I am not excessively pessimistic. I see this process as fatal, but not as inevitable. Fatal if we continue with a revolutionary chief and a revolutionary mass but with leaders conservative and attached – though they declare the contrary – to the values and procedures of the old politics....

You are like the motor that can set the machinery in motion, but it only moves thanks to this initial push. When the motors have to start working it doesn’t move and makes an unbearable noise. When you will be lacking the parts will completely fall apart. It won’t shatter into a thousand pieces, it will come undone, be dismantled on its own.

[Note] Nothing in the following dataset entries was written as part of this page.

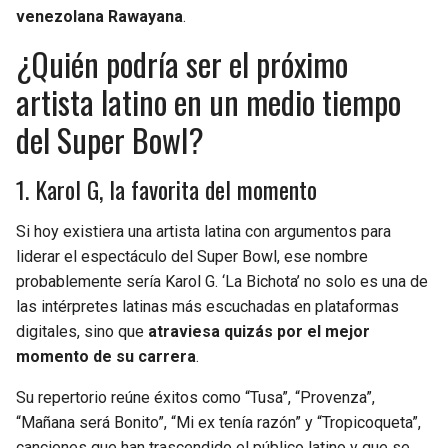
BUCCANEERS
venezolana Rawayana
.
¿Quién podría ser el próximo
artista latino en un medio tiempo
del Super Bowl?
1. Karol G, la favorita del momento
Si hoy existiera una artista latina con argumentos para
liderar el espectáculo del Super Bowl, ese nombre
probablemente sería Karol G. ‘La Bichota’ no solo es una de
las intérpretes latinas más escuchadas en plataformas
digitales, sino que
atraviesa quizás por el mejor
momento de su carrera
.
Su repertorio reúne éxitos como “Tusa”, “Provenza”,
“Mañana será Bonito”, “Mi ex tenía razón” y “Tropicoqueta”,
canciones que han trascendido el público latino y que se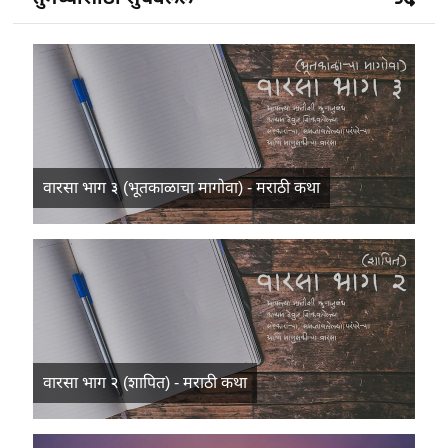
वारसा भाग ३ (भूतकाळाचा मागोवा) - मराठी कथा
वारसा भाग २ (शापित) - मराठी कथा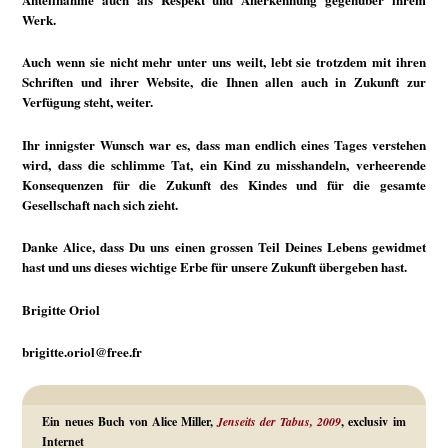
Werk.
Auch wenn sie nicht mehr unter uns weilt, lebt sie trotzdem mit ihren
Schriften und ihrer Website, die Ihnen allen auch in Zukunft zur
Verfügung steht, weiter.
Ihr innigster Wunsch war es, dass man endlich eines Tages verstehen
wird, dass die schlimme Tat, ein Kind zu misshandeln, verheerende
Konsequenzen für die Zukunft des Kindes und für die gesamte
Gesellschaft nach sich zieht.
Danke Alice, dass Du uns einen grossen Teil Deines Lebens gewidmet
hast und uns dieses wichtige Erbe für unsere Zukunft übergeben hast.
Brigitte Oriol
brigitte.oriol@free.fr
Ein neues Buch von Alice Miller,
Jenseits der Tabus, 2009
, exclusiv im
Internet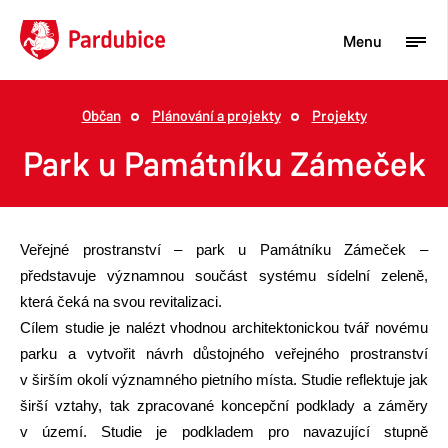
Menu
Občan
Plánování a projekty
Projekty
Turista
Park u Památníku Zámeček
Aktuality
Občan
Veřejné prostranství – park u Památníku Zámeček –
Podnikatel
představuje významnou součást systému sídelní zeleně,
která čeká na svou revitalizaci.
Město
Cílem studie je nalézt vhodnou architektonickou tvář novému
parku a vytvořit návrh důstojného veřejného prostranství
v širším okolí významného pietního místa. Studie reflektuje jak
širší vztahy, tak zpracované koncepční podklady a záměry
v území. Studie je podkladem pro navazující stupně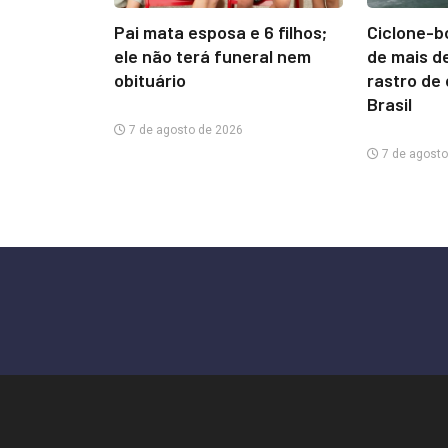
Pai mata esposa e 6 filhos;
Ciclone-b
ele não terá funeral nem
de mais d
obituário
rastro de
Brasil
7 de agosto de 2026
7 de agosto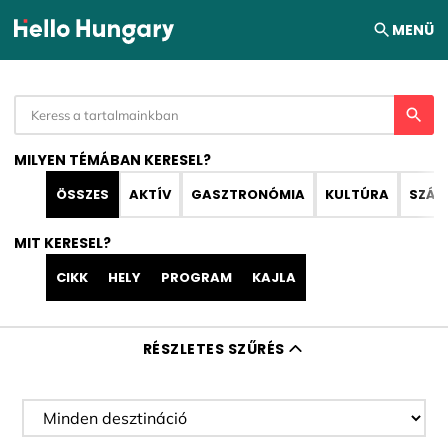
Ugrás a tartalomhoz
MENÜ
MILYEN TÉMÁBAN KERESEL?
ÖSSZES
AKTÍV
GASZTRONÓMIA
KULTÚRA
SZÁL
MIT KERESEL?
CIKK
HELY
PROGRAM
KAJLA
RÉSZLETES SZŰRÉS
Desztináció szűrése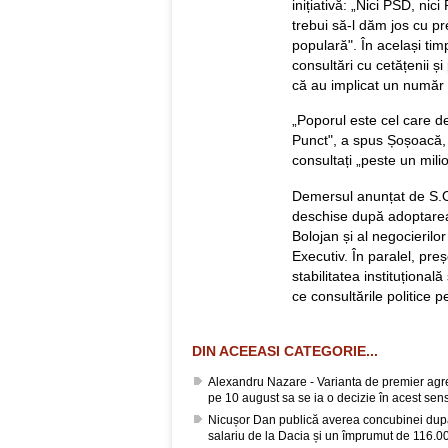
inițiativă: „Nici PSD, ni
trebui să-l dăm jos cu pr
populară". În același tim
consultări cu cetățenii ș
că au implicat un număr
„Poporul este cel care dec
Punct", a spus Șoșoacă, a
consultați „peste un mil
Demersul anunțat de S.O.
deschise după adoptarea
Bolojan și al negocierilo
Executiv. În paralel, pr
stabilitatea instituțională
ce consultările politice
DIN ACEEASI CATEGORIE...
Alexandru Nazare - Varianta de premier agrea
pe 10 august sa se ia o decizie în acest sen
Nicușor Dan publică averea concubinei după
salariu de la Dacia și un împrumut de 116.00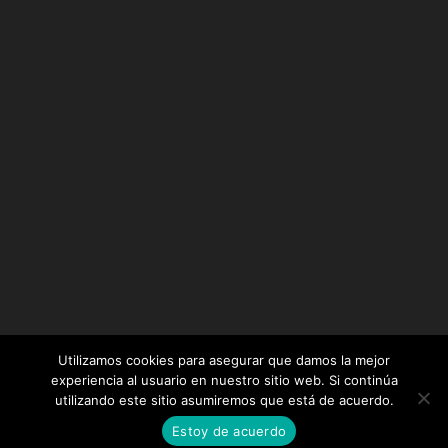
Utilizamos cookies para asegurar que damos la mejor
experiencia al usuario en nuestro sitio web. Si continúa
utilizando este sitio asumiremos que está de acuerdo.
Diseñado por
Elegant Themes
| Desarrollado por
Estoy de acuerdo
WordPress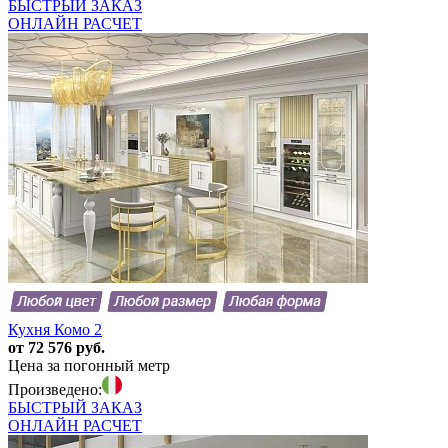
БЫСТРЫЙ
ЗАКАЗ
ОНЛАЙН
РАСЧЕТ
Кухня Комо 2
от 72 576 руб.
Цена за погонный метр
Произведено:
БЫСТРЫЙ
ЗАКАЗ
ОНЛАЙН
РАСЧЕТ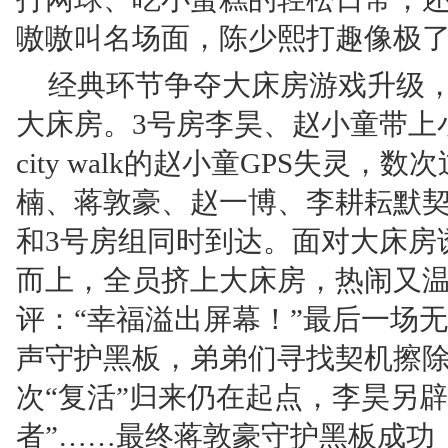
嗷嗷叫名场面，陈少熙打趣像极
经典环节争夺大床房游戏升级
大床房。3号房李昊、赵小童带上
city walk的赵小童GPS失灵
楠、蒋敦豪、赵一博、李耕耘默
和3号房组同时到达。面对大床房
而上，全员挤上大床房，热闹又
评：“幸福溢出屏幕！”最后一场
声守护黑板，弟弟们寻找契机擦
次“复活”归来仍在起点，李昊另
者”……最终蒋敦豪守护黑板成功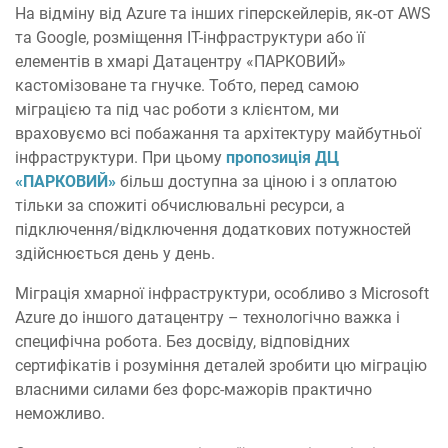
На відміну від Azure та інших гіперскейлерів, як-от AWS
та Google, розміщення ІТ-інфраструктури або її
елементів в хмарі Датацентру «ПАРКОВИЙ»
кастомізоване та гнучке. Тобто, перед самою
міграцією та під час роботи з клієнтом, ми
враховуємо всі побажання та архітектуру майбутньої
інфраструктури. При цьому
пропозиція ДЦ
«ПАРКОВИЙ»
більш доступна за ціною і з оплатою
тільки за спожиті обчислювальні ресурси, а
підключення/відключення додаткових потужностей
здійснюється день у день.
Міграція хмарної інфраструктури, особливо з Microsoft
Azure до іншого датацентру – технологічно важка і
специфічна робота. Без досвіду, відповідних
сертифікатів і розуміння деталей зробити цю міграцію
власними силами без форс-мажорів практично
неможливо.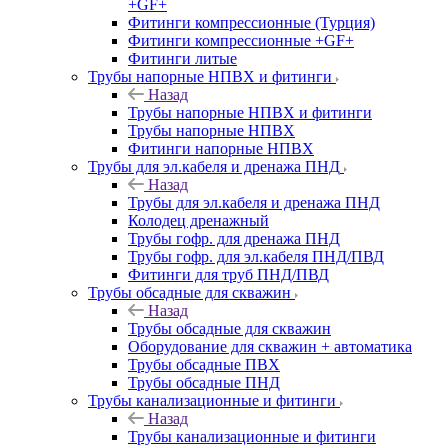
+GF+
Фитинги компрессионные (Турция)
Фитинги компрессионные +GF+
Фитинги литые
Трубы напорные НПВХ и фитинги
Назад
Трубы напорные НПВХ и фитинги
Трубы напорные НПВХ
Фитинги напорные НПВХ
Трубы для эл.кабеля и дренажа ПНД
Назад
Трубы для эл.кабеля и дренажа ПНД
Колодец дренажный
Трубы гофр. для дренажа ПНД
Трубы гофр. для эл.кабеля ПНД/ПВД
Фитинги для труб ПНД/ПВД
Трубы обсадные для скважин
Назад
Трубы обсадные для скважин
Оборудование для скважин + автоматика
Трубы обсадные ПВХ
Трубы обсадные ПНД
Трубы канализационные и фитинги
Назад
Трубы канализационные и фитинги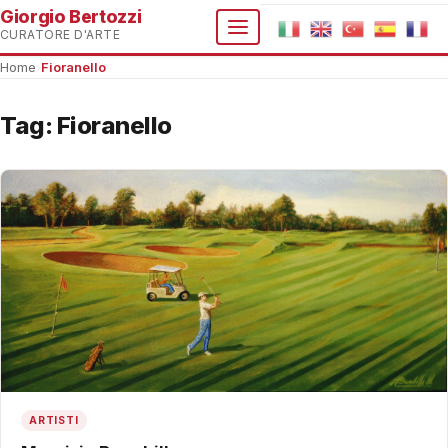
Giorgio Bertozzi
CURATORE D'ARTE
Home
›
Fioranello
Tag:
Fioranello
ARTISTI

The people are there for you; without you they will seek ideas, solutions, strategies, precisely what these leaders cannot give them.

If you were to ask me what the remedy is for a situation like the one I have diagnosed I would say that I don’t think that it resides in changing Fulanito for Mengano or X for Z. The change must be more terminal and complete. In a word: structures in accordance with the revolutionary level of the masses and the thoughts of Perón.

The current cadres can’t do this because they are out of step with the masses and with yourself (though they rend their garments crying out their loyalty). In many cases they pretend, in others they believe that loyalty is to your person, void of any ideas or content. The exchanging of those cadres for others more in accordance with the situation and with your revolutionary thought is an operation neither easy nor of short term. But given that the movement is structured like a pyramid this reality has to be taken into account. When they speak of organization “from the bottom up,” etc they are deceiving themselves. These organizations are base units or committees, with official encouragement from the different supervisory councils. This might be a necessary task, but it isn’t the way of arriving at representativeness, as has been demonstrated by the fact that every neo-Peronist idiot has his little party, recognized and legalized, but the thousands of Peronists who sacrifice themselves and go to prison and don’t care to be deputies have no means of expression. We are a revolutionary movement, and the classical procedures don’t hold. Others must be invented. But in the meanwhile, what will give meaning to this effort, what will show us the procedures, is a thought out ideological definition, where there will, without any room for doubt, be found the revolutionary content and the transformative intentions of Peronism. Only you can give and declare this, without any tergiversation, modification, distortion... As a revolutionary force we are in the present and the future. As an electoral grouping closed off from everything, we have no other field of action than the elections, which the state controls, along with its apparatus and the oligarchy and all its machinery. And in the short term, the connection is sentimental: we are Peronists because there is Perón. Should Perón no longer be what would it mean to be Peronist? Everyone will give his own answer, and these responses will not unite us, but rather would separate us. Perhaps we would find a meeting point in memorial homage, but between a partisan of “reconciliation,” which the bishops advocate, and a revolutionary there is no other area of agreement. We are at different barricades, and since the struggle is very sharp we won’t salute each other like medieval cavaliers, rather we will destroy each other as corresponds to irreconcilable enemies.